CS173 Lectures

CS 173
Spring 2021

State Diagrams 2

Phone lattices

Let's look at a different sort of application for state diagrams. Suppose that we're helping build IBM's new kitchen assistant. It uses voice recognition to recognize commands such as:

cook, cup, cut, dice, slice

To keep this simple, we'll use the written forms of these words for our class example. However, a real speech recognizer would use the phonetic versions. For example, "get" would be replaced by [g eh t]. A real speech recognizer would also need to represent different ways that a word might be pronounced. So our pronuncing dictionary might supply three pronunciations for "get":

[g eh t] East Coast
[g ih t] Midwest
[g iy ah t] Deep South

Going back to our written forms, let's build a state diagram that represents exactly our set of five words. So all five words, and no other words. This sort of state diagram is called a "phone lattice". We'll first build this by simply taking the five words and joining them at a start state:

Each edge in the diagram represents the action of reading one character. Notice that we have only one start state but five end states.

Optimizing

The state diagram above is easy to construct but somewhat inefficient. It has more states than required. This isn't a huge problem with an example this small. It's a more serious issue with a full dictionary that might contain hundreds of thousands of words.

A second issue is that this lattice is "non-determinstic." From the start state, there are three places we could go when we read the letter "c". A computer program can still use this kind of phone lattice to process input text, but it requires keeping track of a set of states (not just a single state) at each input position.

So let's try to improve our phone lattice to get ride of the non-determinism and reduce the number of states. We can merge the start of words with the same initial characters.

We can also merge the final parts of words with a common ending.

Finally, we can merge all the final states.

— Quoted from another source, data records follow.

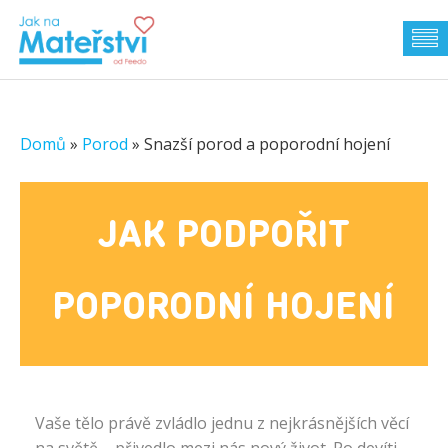
Domů
»
Porod
»
Snazší porod a poporodní hojení
JAK PODPOŘIT
POPORODNÍ HOJENÍ
Vaše tělo právě zvládlo jednu z nejkrásnějších věcí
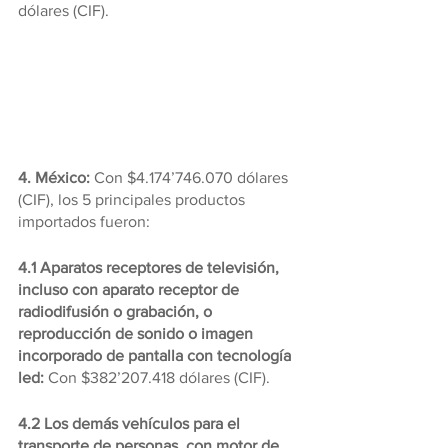
dólares (CIF).
4. México: 
Con $4.174’746.070 dólares 
(CIF), los 5 principales productos 
importados fueron:
4.1 Aparatos receptores de televisión, 
incluso con aparato receptor de 
radiodifusión o grabación, o 
reproducción de sonido o imagen 
incorporado de pantalla con tecnología 
led:
 Con $382’207.418 dólares (CIF).
4.2 Los demás vehículos para el 
transporte de personas, con motor de 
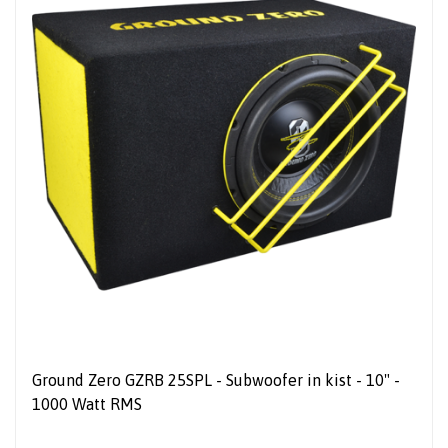
Ground Zero GZRB 25SPL - Subwoofer in kist - 10" -
1000 Watt RMS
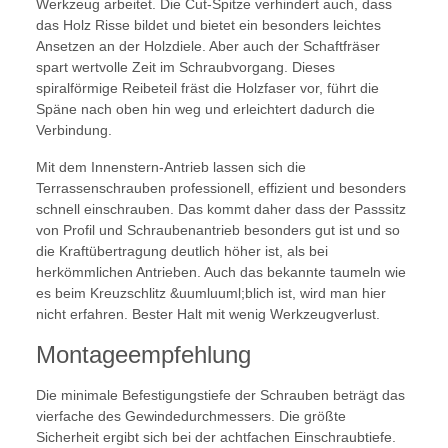
Werkzeug arbeitet. Die Cut-Spitze verhindert auch, dass
das Holz Risse bildet und bietet ein besonders leichtes
Ansetzen an der Holzdiele. Aber auch der Schaftfräser
spart wertvolle Zeit im Schraubvorgang. Dieses
spiralförmige Reibeteil fräst die Holzfaser vor, führt die
Späne nach oben hin weg und erleichtert dadurch die
Verbindung.
Mit dem Innenstern-Antrieb lassen sich die
Terrassenschrauben professionell, effizient und besonders
schnell einschrauben. Das kommt daher dass der Passsitz
von Profil und Schraubenantrieb besonders gut ist und so
die Kraftübertragung deutlich höher ist, als bei
herkömmlichen Antrieben. Auch das bekannte taumeln wie
es beim Kreuzschlitz &uumluuml;blich ist, wird man hier
nicht erfahren. Bester Halt mit wenig Werkzeugverlust.
Montageempfehlung
Die minimale Befestigungstiefe der Schrauben beträgt das
vierfache des Gewindedurchmessers. Die größte
Sicherheit ergibt sich bei der achtfachen Einschraubtiefe.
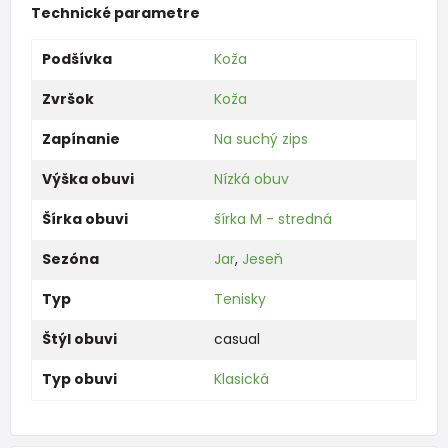
Technické parametre
Podšívka
Koža
Zvršok
Koža
Zapínanie
Na suchý zips
Výška obuvi
Nízká obuv
Šírka obuvi
šírka M - stredná
Sezóna
Jar
,
Jeseň
Typ
Tenisky
Štýl obuvi
casual
Typ obuvi
Klasická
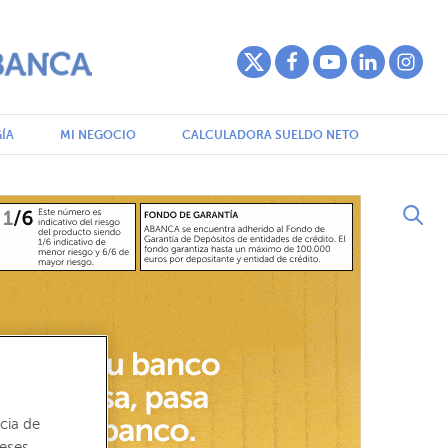
ÍA
MI NEGOCIO
CALCULADORA SUELDO NETO
cia de
reses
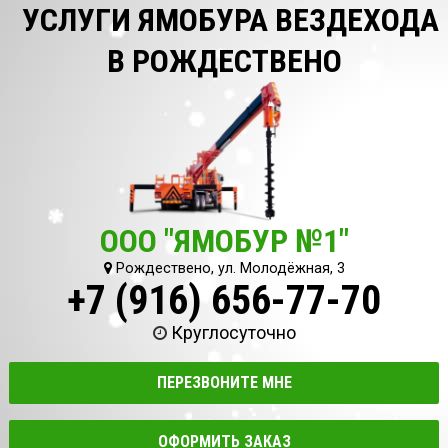
УСЛУГИ ЯМОБУРА ВЕЗДЕХОДА
В РОЖДЕСТВЕНО
ООО "ЯМОБУР №1"
Рождествено, ул. Молодёжная, 3
+7 (916) 656-77-70
Круглосуточно
ПЕРЕЗВОНИТЕ МНЕ
ОФОРМИТЬ ЗАКАЗ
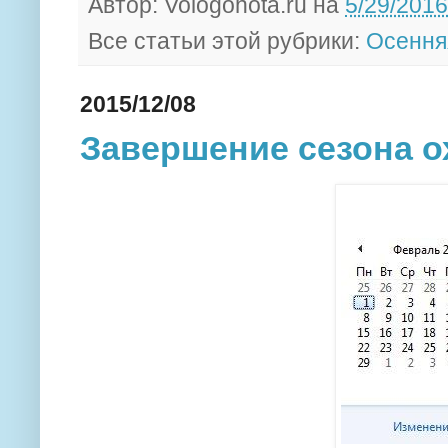
Автор:
Vologohota.ru
на
5/29/2016
Все статьи этой рубрики:
Осення
2015/12/08
Завершение сезона о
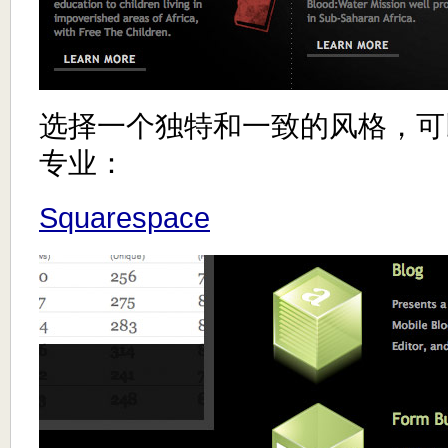
选择一个独特和一致的风格，可
专业：
Squarespace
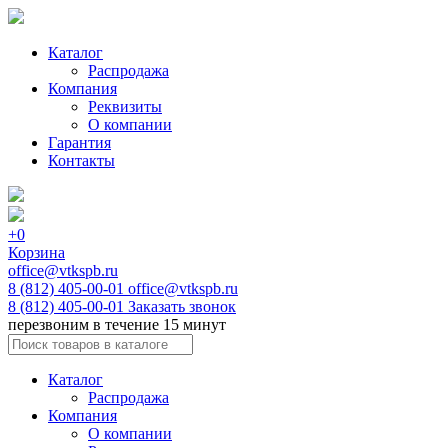
Каталог
Распродажа
Компания
Реквизиты
О компании
Гарантия
Контакты
+0
Корзина
office@vtkspb.ru
8 (812) 405-00-01
office@vtkspb.ru
8 (812) 405-00-01
Заказать звонок
перезвоним в течение 15 минут
Каталог
Распродажа
Компания
О компании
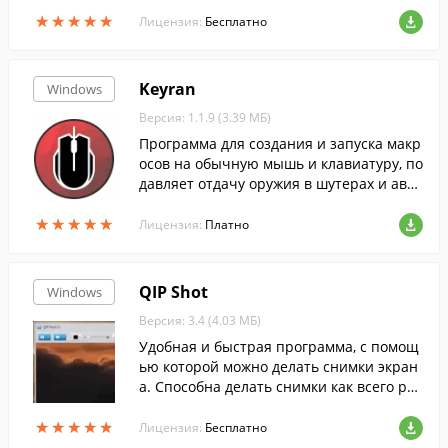
ов.
★
★
★
★
★
★
★
★
★
★
Лицензия:
Бесплатно
Keyran
Windows
Версия: 1.1.9 (3.39 МБ)
Программа для создания и запуска макр
осов на обычную мышь и клавиатуру, по
давляет отдачу оружия в шутерах и авто
матизирует действия в MMO-играх.
★
★
★
★
★
★
★
★
★
★
Лицензия:
Платно
QIP Shot
Windows
Версия: 3.4 (4.03 МБ)
Удобная и быстрая программа, с помощ
ью которой можно делать снимки экран
а. Способна делать снимки как всего раб
очего стола, так и выделенной области.
★
★
★
★
★
★
★
★
★
★
Лицензия:
Бесплатно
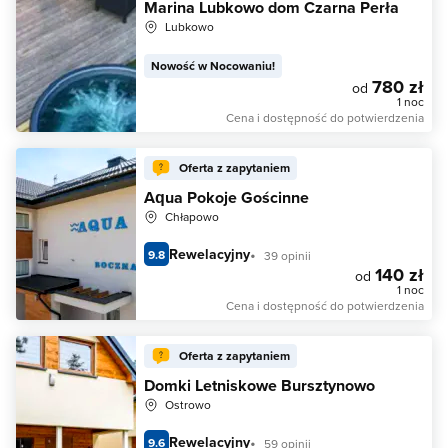
Marina Lubkowo dom Czarna Perła
Lubkowo
Nowość w Nocowaniu!
780 zł
od
1 noc
Cena i dostępność do potwierdzenia
Oferta z zapytaniem
Aqua Pokoje Gościnne
Chłapowo
Rewelacyjny
9.8
39 opinii
140 zł
od
1 noc
Cena i dostępność do potwierdzenia
Oferta z zapytaniem
Domki Letniskowe Bursztynowo
Ostrowo
Rewelacyjny
9.6
59 opinii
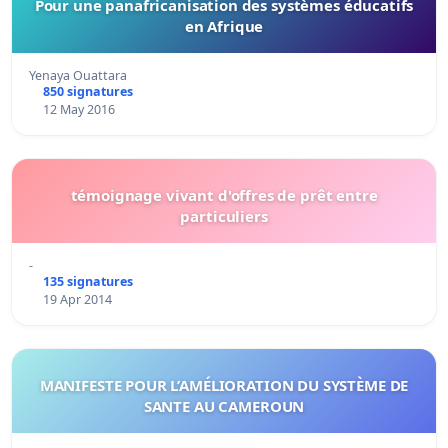
Pour une panafricanisation des systèmes éducatifs
en Afrique
Yenaya Ouattara
850 signatures
12 May 2016
témoignage vivant d'offres de prêt entre
particuliers
-
135 signatures
19 Apr 2014
MANIFESTE POUR L’AMÉLIORATION DU SYSTÈME DE
SANTE AU CAMEROUN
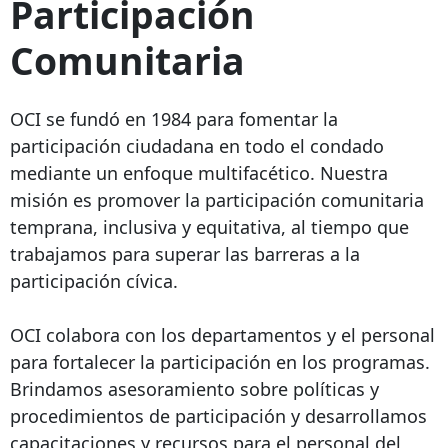
Participación
Comunitaria
OCI se fundó en 1984 para fomentar la
participación ciudadana en todo el condado
mediante un enfoque multifacético. Nuestra
misión es promover la participación comunitaria
temprana, inclusiva y equitativa, al tiempo que
trabajamos para superar las barreras a la
participación cívica.
OCI colabora con los departamentos y el personal
para fortalecer la participación en los programas.
Brindamos asesoramiento sobre políticas y
procedimientos de participación y desarrollamos
capacitaciones y recursos para el personal del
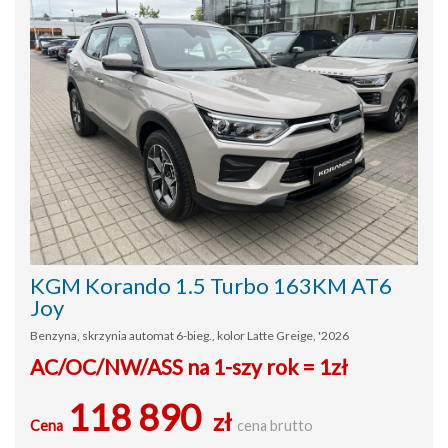
KGM Korando 1.5 Turbo 163KM AT6
Joy
Benzyna, skrzynia automat 6-bieg., kolor Latte Greige, '2026
AC/OC/NW/ASS na 1-szy rok = 1zł
118 890
zł
Cena
cena brutto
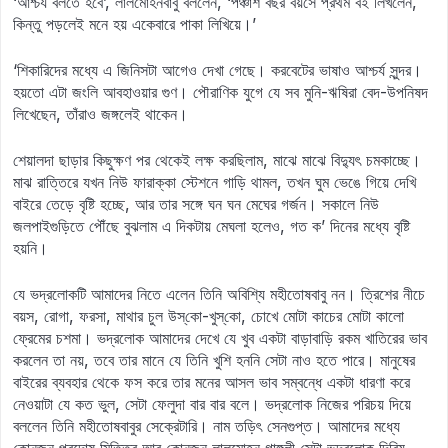
‘আশ্চর্য বলতে হবে’, লালমোহনবাবু বললেন, ‘পঞ্চাশ বছর বয়সে প্রথম বই লিখলেন,
কিন্তু পড়লেই মনে হয় একেবারে পাকা লিখিয়ে।’
‘শিকারিদের মধ্যে এ জিনিসটা আগেও দেখা গেছে। করবেটের ভাষাও আশ্চর্য সুন্দর।
হয়তো এটা জংলি আবহাওয়ার গুণ। পৌরাণিক যুগে যে সব মুনি-ঋষিরা বেদ-উপনিষদ
লিখেছেন, তাঁরাও জঙ্গলেই থাকেন।
শেয়ালদা ছাড়ার কিছুক্ষণ পর থেকেই লক্ষ করছিলাম, মাঝে মাঝে বিদ্যুৎ চমকাচ্ছে।
মাঝ রাত্তিরে যখন নিউ ফারাক্কা স্টেশনে গাড়ি থামল, তখন ঘুম ভেঙে গিয়ে দেখি
বাইরে তেড়ে বৃষ্টি হচ্ছে, আর তার সঙ্গে ঘন ঘন মেঘের গর্জন। সকালে নিউ
জলপাইগুড়িতে পৌঁছে বুঝলাম এ দিকটায় মেঘলা হলেও, গত ক’ দিনের মধ্যে বৃষ্টি
হয়নি।
যে ভদ্রলোকটি আমাদের নিতে এলেন তিনি অবিশ্যি মহীতোষবাবু নন। ত্রিশের নীচে
বয়স, রোগা, ফরসা, মাথার চুল উস্‌কো-খুস্‌কো, চোখে মোটা কাচের মোটা কালো
ফ্রেমের চশমা। ভদ্রলোক আমাদের দেখে যে খুব একটা বাড়াবাড়ি রকম খাতিরের ভাব
করলেন তা নয়, তবে তার মানে যে তিনি খুশি হননি সেটা নাও হতে পারে। মানুষের
বাইরের ব্যবহার থেকে ফস করে তার মনের আসল ভাব সম্বন্ধে একটা ধারণা করে
নেওয়াটা যে কত ভুল, সেটা ফেলুদা বার বার বলে। ভদ্রলোক নিজের পরিচয় দিয়ে
বললেন তিনি মহীতোষবাবুর সেক্রেটারি। নাম তড়িৎ সেনগুপ্ত। আমাদের মধ্যে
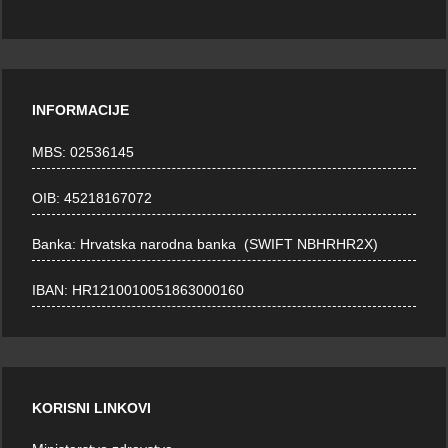
INFORMACIJE
MBS: 02536145
OIB: 45218167072
Banka: Hrvatska narodna banka (SWIFT NBHRHR2X)
IBAN: HR1210010051863000160
KORISNI LINKOVI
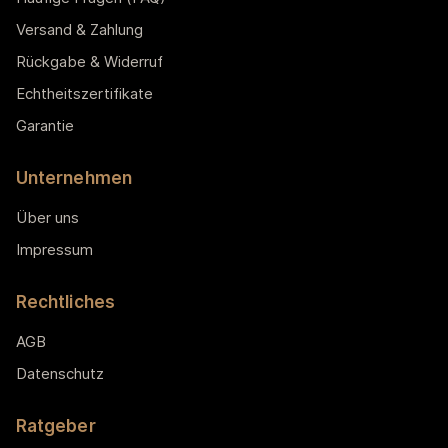
Versand & Zahlung
Rückgabe & Widerruf
Echtheitszertifikate
Garantie
Unternehmen
Über uns
Impressum
Rechtliches
AGB
Datenschutz
Ratgeber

This sort of optimization is frequently done by a computer program, especially for larger lattices. For example, the utility "grep" found on linux and Mac computers allows users to specify a search pattern using a format that's easy for humans. This is automatically optimized before the search is actually run.

Plurals

Suppose that we'd like to extend our set of words to reflect the fact that we can add -s to any of them. Here's an extended phone lattice. Notice that we have a transition from one end state into another end state, because we can either stop at the shorter word or continue with the -s.

cook, cup, cut, dice, slice
cooks, cups, cuts, dices, slices

Suppose we add the word "six" and its plural "sixes". We might be tempted to do something like this:

But notice that this also allows the word "sixe". So we need to create a pathway that stays separate for longer, like this:

Loops

We can also create phone lattices with loops, to represent certain infinite classes of strings. For example, the word "ooh" can be extended to "oooh" or "ooooooh" or potentially even a longer sequence of o's. We could represent this set of strings like this:

This variant produces a similar set of strings, but also including "oh".

This phone lattice allows any string consisting of an h followed by an even number of m's.

And this represents a sequence of one or more words from our original set of five cooking terms, separated by a space ⎵.